The calendar is rolling toward 2017, so maybe you’ve been thinking some about New Year’s resolutions. We have one to suggest: Reconnect with your friends and family in real life instead of just through social media.
“Relationships are built on understanding the other person and who they are, what they are and what they might need from you. All those things need to take place in the real world,” says Larry Rosen, a professor emeritus of psychology at California State University and co-author of “The Distracted Mind: Ancient Brains in a High-Tech World.”
If you’re ready to get back to clicking face-to-face instead of just clicking a “like” button, here’s how to put that resolution into action.
Get More Specific About Your Needs
Figure out who you want to reach out to and how often. Does your vision include planning a big bash to bring everyone together? Or dedicating more one-on-one time with your family members or close friends?
Simply telling yourself that you’re going to spend more quality time with loved ones isn’t going to get it done, says Kevin Gilliland, a clinical psychologist and executive director of Innovation360 in Dallas. “Pick a few people to focus on first — not your whole social circle,” he says. “Be realistic. If you’re trying to reconnect with a friend who lives across town and has three small children, aim for face-to-face time once a month or every other month.”
Prepare yourself to follow through on your resolution by sharing your plans. Tell the people you hope to reconnect with as well as an “outsider” to your plan — someone close to you who will hold you accountable and keep you on track, Gilliland says.
Make Concrete Plans
How many times have you told someone “We need to get together soon,” but it never actually happens? We all have busy lives, which is why scheduling is so important. Schedule time for yourself to make plans.
“Set reminders once a month to plan a get together with a particular friend,” says Rhonda Milrad, founder and chief relationship adviser at Relationup, an app that offers live relationship advice. That makes it much more likely that you’ll follow through on that coffee date.
Once you’ve reach out to someone, make specific plans with them. Vague plans like “Let’s do something this weekend” can easily fade into another missed opportunity; it’s much harder for that to happen if you’ve bought tickets, made reservations or set a time and place, Milrad says.
Do Something Physical
Do you want to get in better shape? Combine two resolutions into one by planning physical activities with a loved one. Sharing your workout with someone can motivate you and make you feel better in general.

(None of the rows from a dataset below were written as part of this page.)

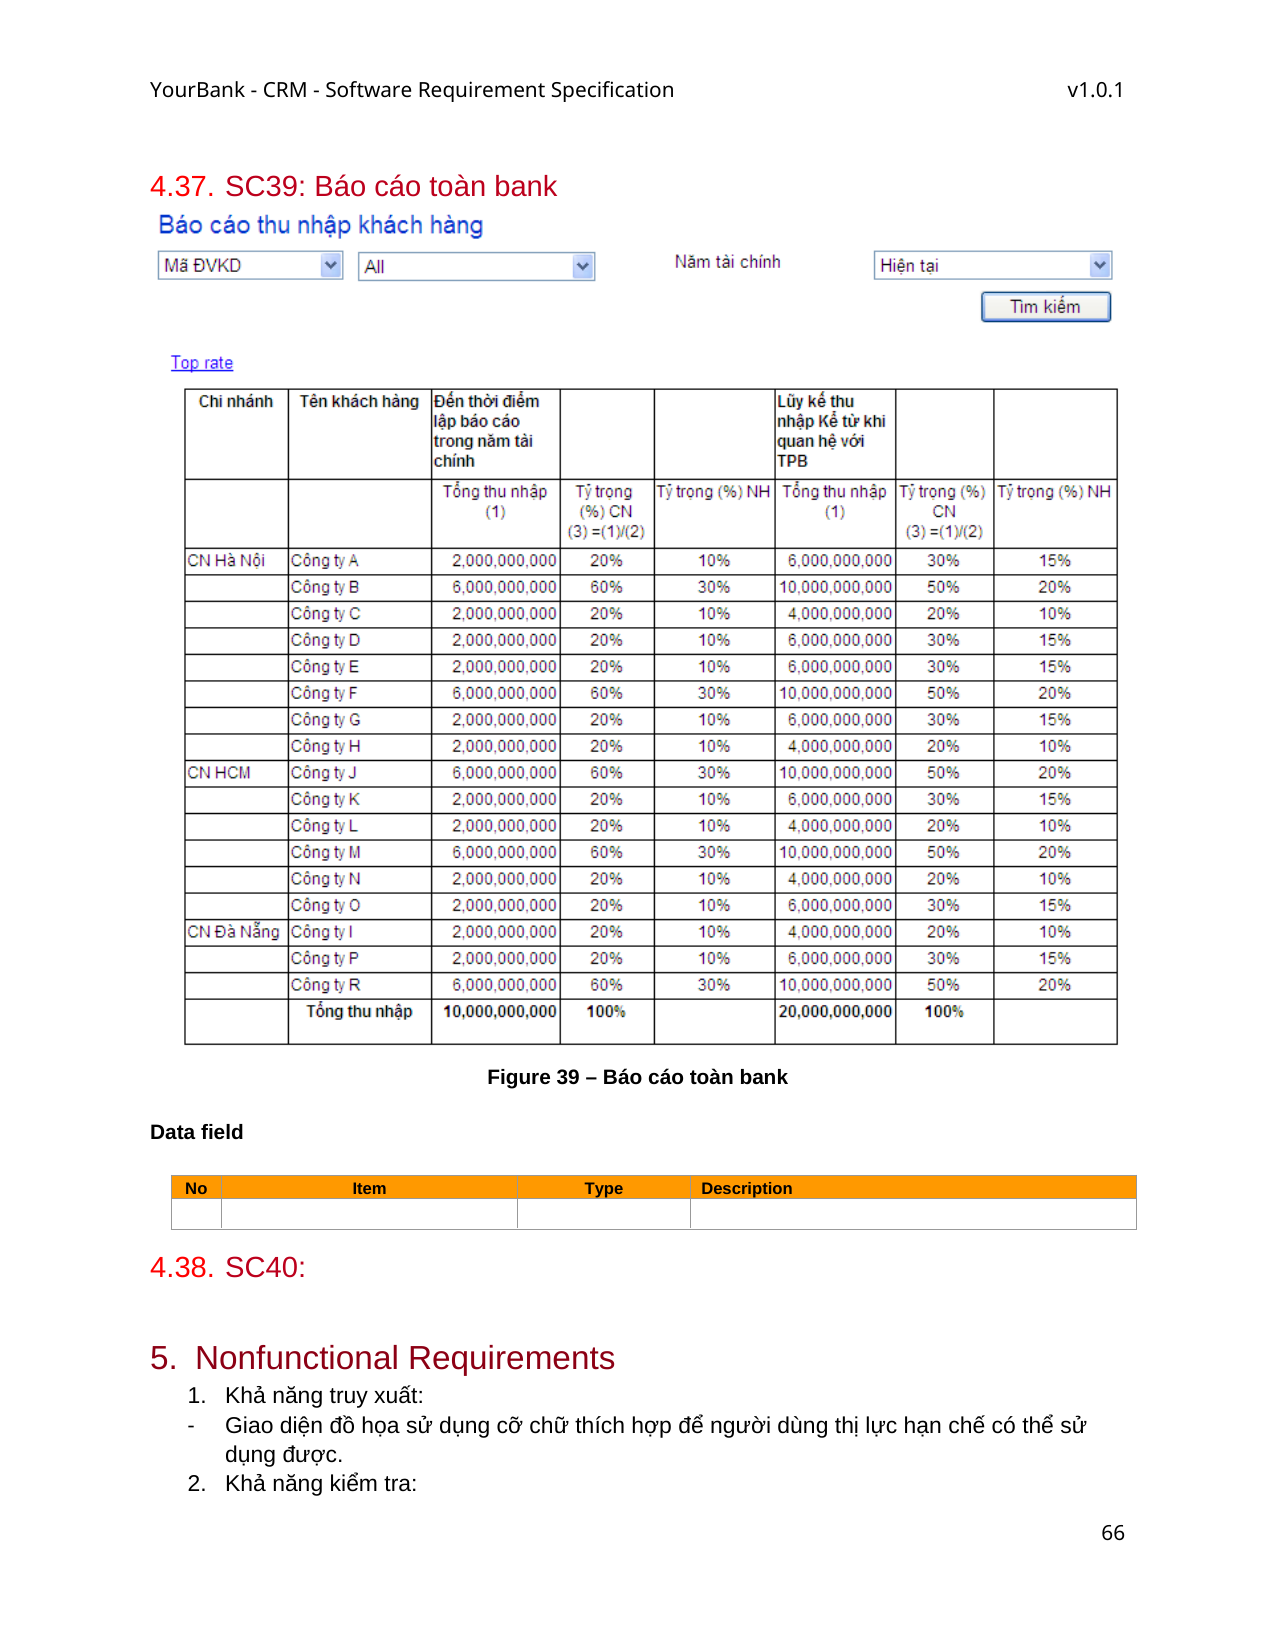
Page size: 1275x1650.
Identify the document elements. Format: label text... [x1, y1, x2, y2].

text Data field [150, 1119, 1125, 1143]
list Khả năng truy xuất: [187, 1382, 1125, 1409]
table_header No [172, 1176, 221, 1198]
subtitle SC40: [150, 1250, 1125, 1283]
list Giao diện đồ họa sử dụng cỡ chữ thích hợp để người dùng thị lực hạn chế có thể sử dụng được. [187, 1411, 1125, 1467]
table_cell [518, 1199, 690, 1228]
picture [150, 207, 1125, 1061]
table_header Description [691, 1176, 1136, 1198]
table_cell [172, 1199, 221, 1228]
table_cell [222, 1199, 517, 1228]
table_header Item [222, 1176, 517, 1198]
list Khả năng kiểm tra: [187, 1469, 1125, 1496]
table_cell [691, 1199, 1136, 1228]
subtitle Nonfunctional Requirements [150, 1338, 1125, 1377]
table_header Type [518, 1176, 690, 1198]
text Figure 39 – Báo cáo toàn bank [150, 1064, 1125, 1088]
subtitle SC39: Báo cáo toàn bank [150, 169, 1125, 202]
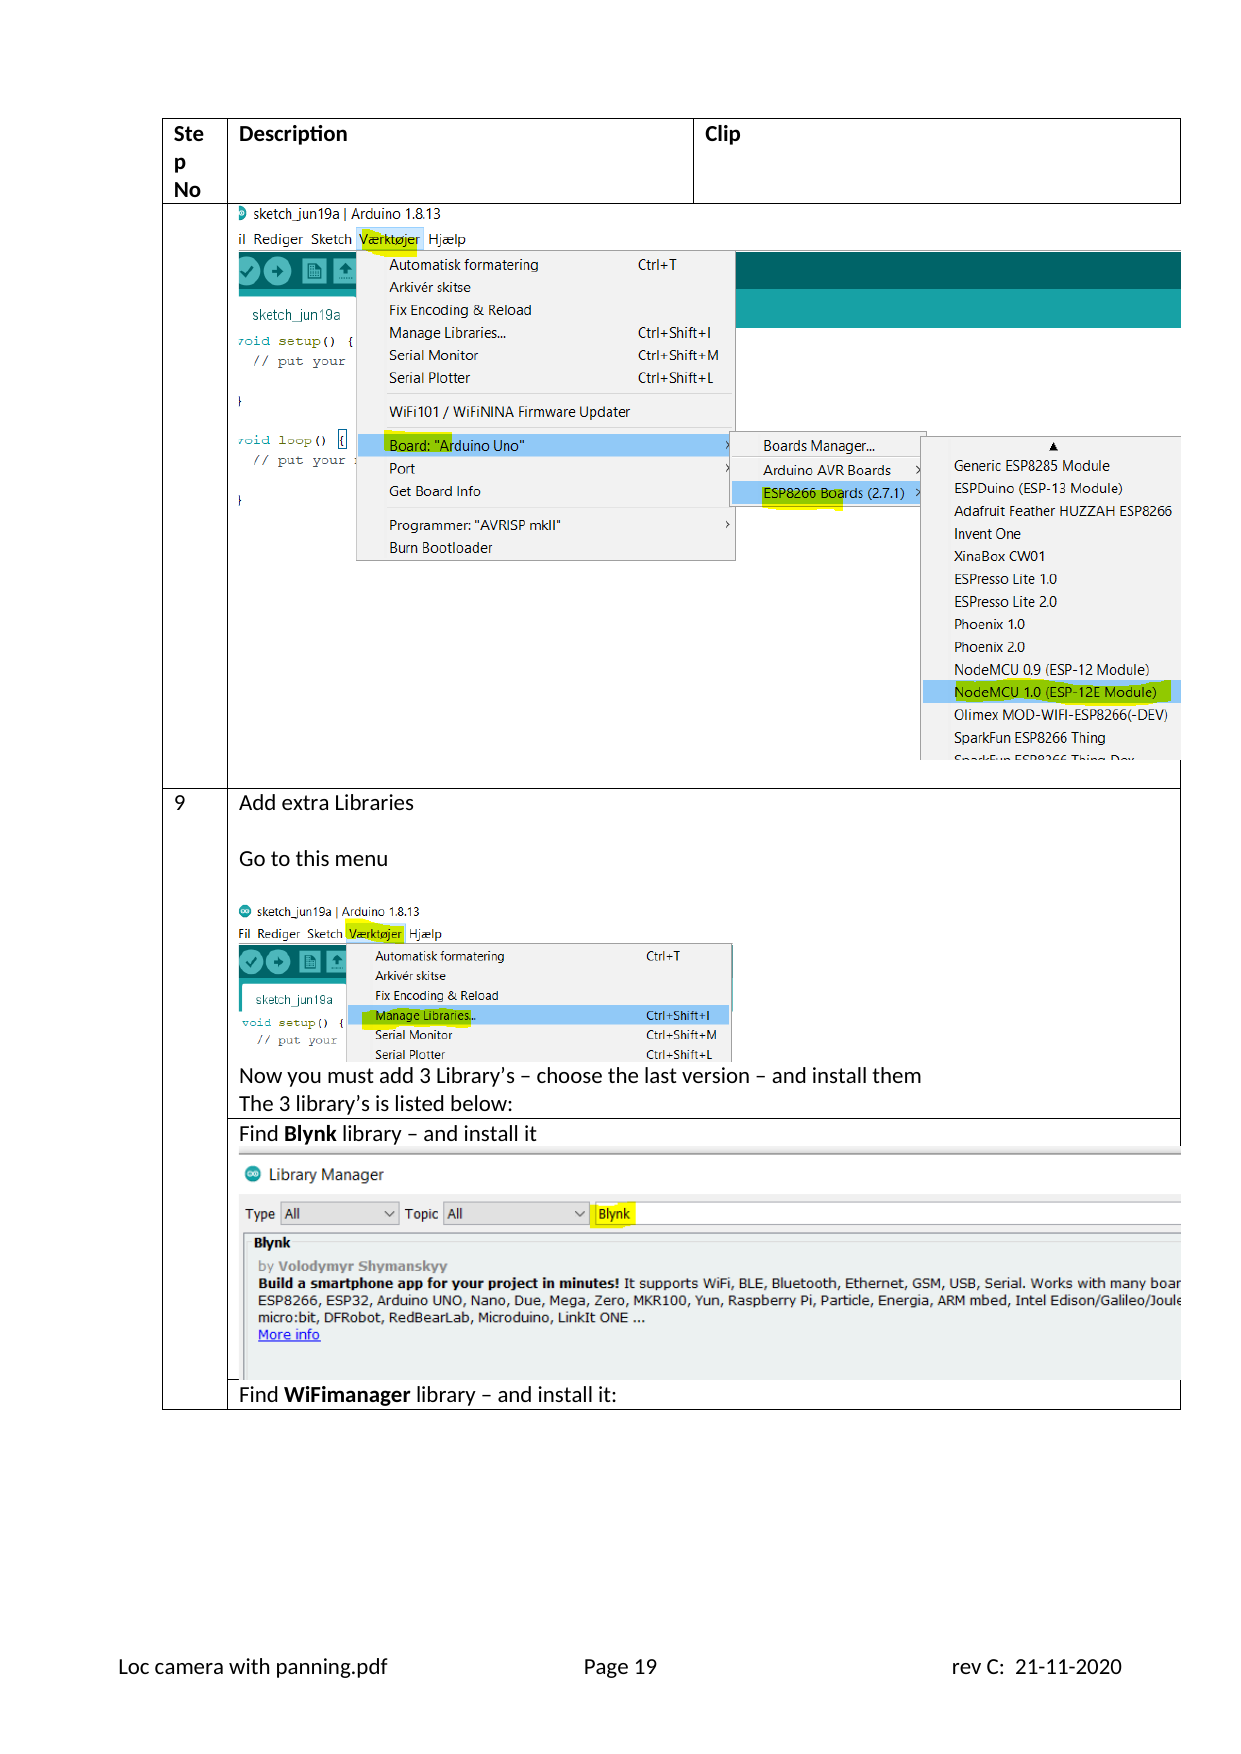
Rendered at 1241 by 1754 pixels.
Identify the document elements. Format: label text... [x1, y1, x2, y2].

table_cell 9 [163, 789, 227, 1408]
table_header Description [228, 119, 693, 203]
picture [238, 1146, 1181, 1380]
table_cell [228, 204, 1180, 787]
table_cell 8 [163, 204, 227, 787]
table_header Step No [163, 119, 227, 203]
picture [238, 204, 1181, 760]
table_cell Find WiFimanager library – and install it: [228, 1380, 1180, 1408]
picture [238, 900, 733, 1062]
table_cell Find Blynk library – and install it [228, 1119, 1180, 1379]
table_cell Add extra Libraries Go to this menu Now you must add 3 Library’s – choose the last version – and install them The 3 library’s is listed below: [228, 789, 1180, 1118]
table_header Clip [694, 119, 1180, 203]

“Serotonin, norepinephrine, dopamine and endorphins are naturally occurring neurotransmitters in our bodies, and part of their purpose is to make us feel good,” Gilliland says. “Production of these naturally occurring stimulants is at its peak when we engage in physical activity.”
Arrange a weekly gym date with a friend, go on a hike together, join a pickup basketball game or take the kids out to play Frisbee in the park. Even a walk through the neighborhood with a friend once a week is a great opportunity to get yourself up and moving while enjoying tech-free time with your favorite people.
Try Something New
If there’s a hobby or activity you’ve always wanted to try or did once and want to do again, organize it with someone special. Try bonding over an activity like a wine and painting class or indoor rock climbing, Milrad says.
“You are enjoying each other’s company while having a memorable time,” she says. “The uniqueness of the experience coupled with the fun of being together creates a rich memory that gets stored in your brain differently than a more familiar and predictable event.”
Doing something novel can spark a deeper level of connection, particularly for couples looking to spend some tech-free time together, Gilliland says. “Engaging in a new shared activity, whether it’s ballroom dancing, bowling or wine tasting, is a very effective way for husbands and wives to reignite their bond,” he says.
Try Something Old
There’s plenty of old-fashioned ways to get together that shouldn’t be overlooked, and you don’t need to wait for a special occasion. Invite people over for the game, throw a BBQ, or host a dinner party.
If you’ve got kids and find yourself always busy, chances are you have a friend or relative in the same boat. Ask them to join you when you’re knocking out common errands like grocery shopping, or invite them along when you’re taking the kids to the museum or park.
And, of course, you can always meet someone for coffee when you have an hour here or there to spend. However you choose to spend real-world time with your loved ones, the important thing to remember is that you’re building deeper relationships.